During periods of stress or a severe asthmatic attack, patients who have been withdrawn from systemic corticosteroids should be instructed to resume systemic steroids (in large doses) immediately and to contact their physician for further instruction. These patients should also be instructed to carry a warning card indicating that they may need supplementary systemic steroids during periods of stress or a severe asthma attack.


Patients requiring oral corticosteroids should be weaned slowly from systemic corticosteroid use after transferring to Aerospan Inhalation Aerosol. Lung function (FEV1 or AM PEF), beta-agonist use, and asthma symptoms should be carefully monitored during withdrawal of oral corticosteroids. In addition to monitoring asthma signs and symptoms, patients should be observed for signs and symptoms of adrenal insufficiency such as fatigue, lassitude, weakness, nausea and vomiting, and hypotension.


Transfer of patients from systemic corticosteroid therapy to Aerospan Inhalation Aerosol may unmask allergic conditions previously suppressed by the systemic corticosteroid therapy, e.g. rhinitis, conjunctivitis, eczema, arthritis, and eosinophilic conditions.


Patients who are on drugs that suppress the immune system are more susceptible to infections than healthy individuals. Chickenpox and measles, for example, can have a more serious or even fatal course in non-immune children or adults on corticosteroids. In such children or adults who have not had these diseases or been properly immunized, particular care should be taken to avoid exposure. How the dose, route, and duration of corticosteroid administration affects the risk of developing a disseminated infection is not known. The contribution of the underlying disease and/or prior corticosteroid treatment to the risk is also not known. If exposed to chickenpox, prophylaxis with varicella-zoster immune globulin (VZIG) may be indicated. If exposed to measles, prophylaxis with pooled intramuscular immunoglobulin (IG) may be indicated. (See the respective package inserts for complete VZIG and IG prescribing information.) If chickenpox develops, treatment with antiviral agents may be considered.


Aerospan Inhalation Aerosol is not a bronchodilator and is not indicated for rapid relief of bronchospasm.


As with other inhaled asthma medications, bronchospasm may occur with an immediate increase in wheezing after dosing. If bronchospasm occurs following dosing with Aerospan Inhalation Aerosol, it should be treated immediately with a fast-acting inhaled bronchodilator. Treatment with Aerospan Inhalation Aerosol should be discontinued and alternative therapy instituted.

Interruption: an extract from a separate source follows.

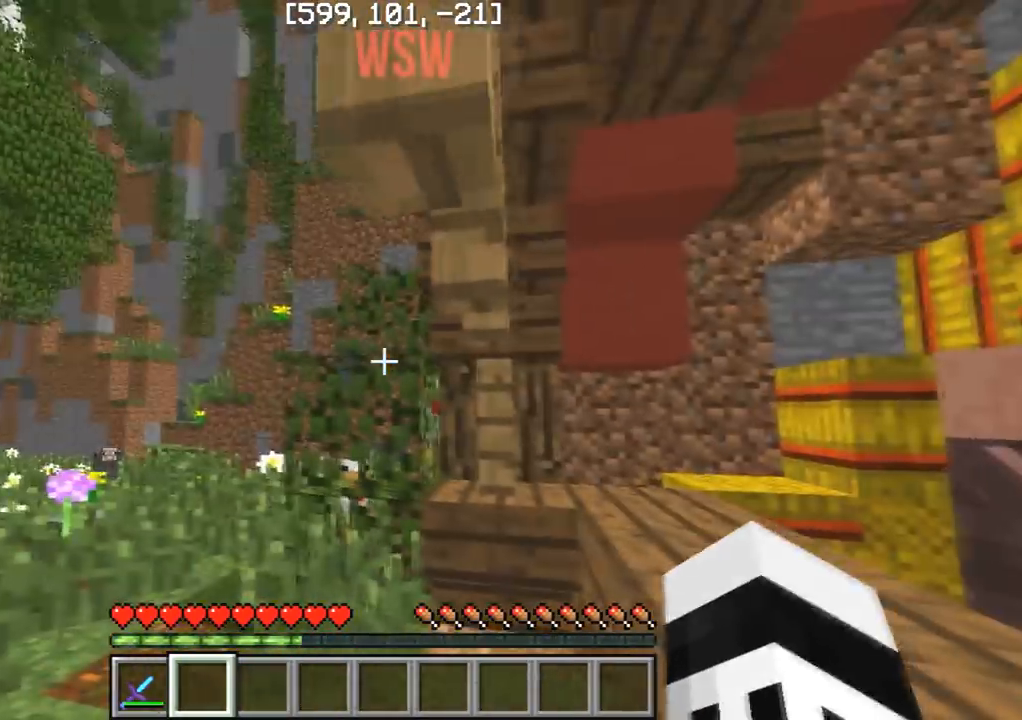
{"keys": ["a"], "events": [[83, "w", "down"], [317, "w", "up"]]}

Patients should be instructed to contact their physician immediately when episodes of asthma that are not responsive to bronchodilators occur during the course of treatment with Aerospan Inhalation Aerosol. During such episodes, patients may require therapy with systemic corticosteroids.



Precautions



General: During withdrawal from oral corticosteroids, some patients may experience symptoms of systemically active corticosteroid withdrawal, e.g., joint and/or muscular pain, lassitude and depression, despite maintenance or even improvement of respiratory function. (See DOSAGE AND ADMINISTRATION for details.)


In responsive patients, flunisolide may permit control of asthmatic symptoms with less suppression of HPA axis function than therapeutically equivalent oral doses of prednisone. Since flunisolide is absorbed into the circulation and can be systemically active, the beneficial effects of Aerospan Inhalation Aerosol in minimizing or preventing HPA axis dysfunction may be expected only when recommended dosages are not exceeded and individual patients are titrated to the lowest effective dose. Since individual sensitivity to effects on cortisol production exists, physicians should consider this information when prescribing Aerospan Inhalation Aerosol.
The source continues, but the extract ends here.